Commissariare l’Italia?

Sono in molti a pensare che solo un governo tecnico abbia la libertà di fare quello che si deve fare

di Luca Sofri

Ho parlato con un importante dirigente del centrosinistra che me l’ha messa così, semplifico un po’: per raddrizzare le condizioni economiche – e non solo – dell’Italia in questo momento ci vogliono scelte molto drastiche, risolute e coraggiose, con sicure conseguenze di impopolarità e dissenso di cospicui gruppi di elettori. Nessuno, e dico nessuno – nemmeno il partito del mio interlocutore, dice lui – è in grado di fare quelle scelte oggi, nessuno è capace di andare incontro alle conseguenze: “nemmeno noi”. L’unica strada è quindi un governo tecnico, non in ragione delle sue maggiori competenze sui temi più delicati – che pure ci vogliono – ma della sua indipendenza ed estraneità alle cautele della politica. Solo il Mario Monti del caso o chi per lui possono fare le cose che vanno fatte, di certo nessuno che abbia paura per la propria rielezione o per i destini del proprio partito.

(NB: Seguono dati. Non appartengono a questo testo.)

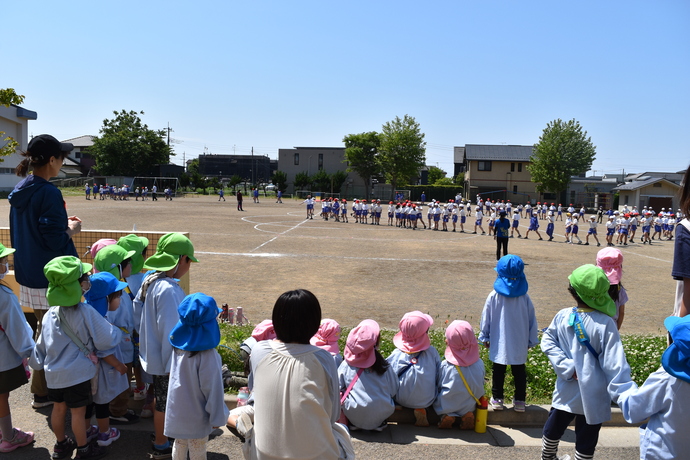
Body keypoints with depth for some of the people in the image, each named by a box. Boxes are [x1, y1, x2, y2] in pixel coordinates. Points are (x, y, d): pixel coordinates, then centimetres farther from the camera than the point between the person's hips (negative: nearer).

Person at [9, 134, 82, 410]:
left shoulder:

Il ragionamento è semplice, circola da molto, ma è anche molto interessante per le sue implicazioni. Intanto l’analisi suona drammaticamente vera: c’è una dimensione dei problemi che potrebbe essere difficilmente affrontabile se non con sacrifici pesantissimi e la creazione di ulteriori problemi. “There is no easy way out”, come dicono gli americani. E questo è un paese abituato a che le cose siano easy, almeno quelle immediate e giorno per giorno. Appare quindi difficilmente credibile che le opposizioni attuali – per come le conosciamo – una volta guadagnata una eventuale maggioranza elettorale siano in grado di trovare la forza di un progetto forte, unitario, sicuro del fatto suo, e guidare una traversata nel deserto. La situazione spaventerebbe maggioranze anche più toste e coraggiose di quella in ipotesi. E persino chi ha cara, come noi, la ricostruzione della politica italiana attraverso persone e pensieri diversi e con meno fallimenti alle spalle di quelli che guidano oggi il centrosinistra, ha anche dubbi sul fatto che questi tempi siano quelli giusti per transizioni così rilevanti, che rischierebbero di vedere travolte le loro visioni e i loro progetti a lungo respiro dai guai contingenti.

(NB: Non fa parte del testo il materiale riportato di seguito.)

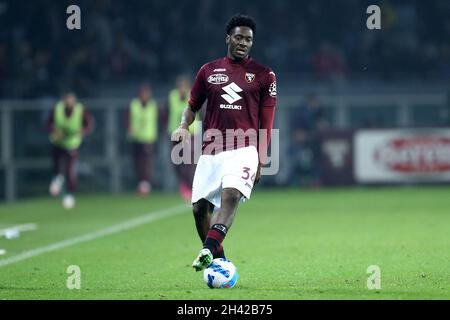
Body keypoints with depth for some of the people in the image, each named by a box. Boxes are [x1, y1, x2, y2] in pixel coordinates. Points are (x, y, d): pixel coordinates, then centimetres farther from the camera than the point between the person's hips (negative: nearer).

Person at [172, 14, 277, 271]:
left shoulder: (264, 75, 5)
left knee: (231, 195, -28)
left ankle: (209, 250, -40)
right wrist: (184, 126, -2)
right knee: (199, 207, 0)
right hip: (211, 151, 4)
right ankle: (218, 260, 17)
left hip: (243, 150, -4)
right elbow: (193, 106, 20)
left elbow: (267, 122, 5)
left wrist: (261, 160, -1)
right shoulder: (209, 71, 11)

L’altro elemento notevole della riflessione è quello per cui l’ipotesi costituisce di fatto un commissariamento del governo e della democrazia, né più né meno di quelli che l’ordinamento prevede per le amministrazioni locali che si trovino nell’impossibilità di governare, per le ragioni più varie. Fatte le dovutissime distinzioni, la dipendenza esagerata dal consenso immediato del nostro Parlamento è un tarlo straordinario del sistema democratico come lo sono le infiltrazioni mafiose in certi comuni: e si è pensato uno strumento per annullarlo.

Commissariare un governo nazionale però non è una cosa che si può accettare a cuor leggero: come avevamo già scritto, è un fallimento sancito della democrazia. Che la democrazia non sia un sistema perfetto lo sappiamo da tempo attraverso molti esempi, ma che non si dimostri tale in Italia nel 2011 non è una cosa da poco. Si tratta del riconoscimento che si è costituita una depravazione del sistema democratico, accompagnata a un momento di grande crisi, e che gli eletti si arrendono e si dichiarano impotenti.

È anche vero, dirà giustamente qualcuno, che è lo stesso sistema democratico a sapersi aiutare in questo caso: non stiamo infatti parlando di sospensione delle elezioni o colpi di stato. Perché l’ipotesi governo tecnico con poteri adeguati sia messa in piedi ci vuole il consenso e il voto della maggioranza del Parlamento eletto, così come per avallare le sue scelte. E questa è peraltro la ragione per cui oggi anche questa ipotesi di ammissione di una sconfitta ma forse di buon senso non sembra molto a portata di mano. Che si stia sfarinando il centrodestra è evidente, pur con grande lentezza: che questo avvii verso nuove prese di coscienza da parte dei partiti pare assai meno chiaro.

Quello che è certo è che fare i conti con le proprie inadeguatezze da parte della classe dirigente è da una parte una cosa apprezzabile, per chi riesce a farlo: ma dovrebbe portare a ben altri percorsi che non solo la temporanea consegna della patata bollente a un ente esterno. Della patata eventualmente raffreddata, poi, sarà meglio che si occupino tutt’altre persone da queste.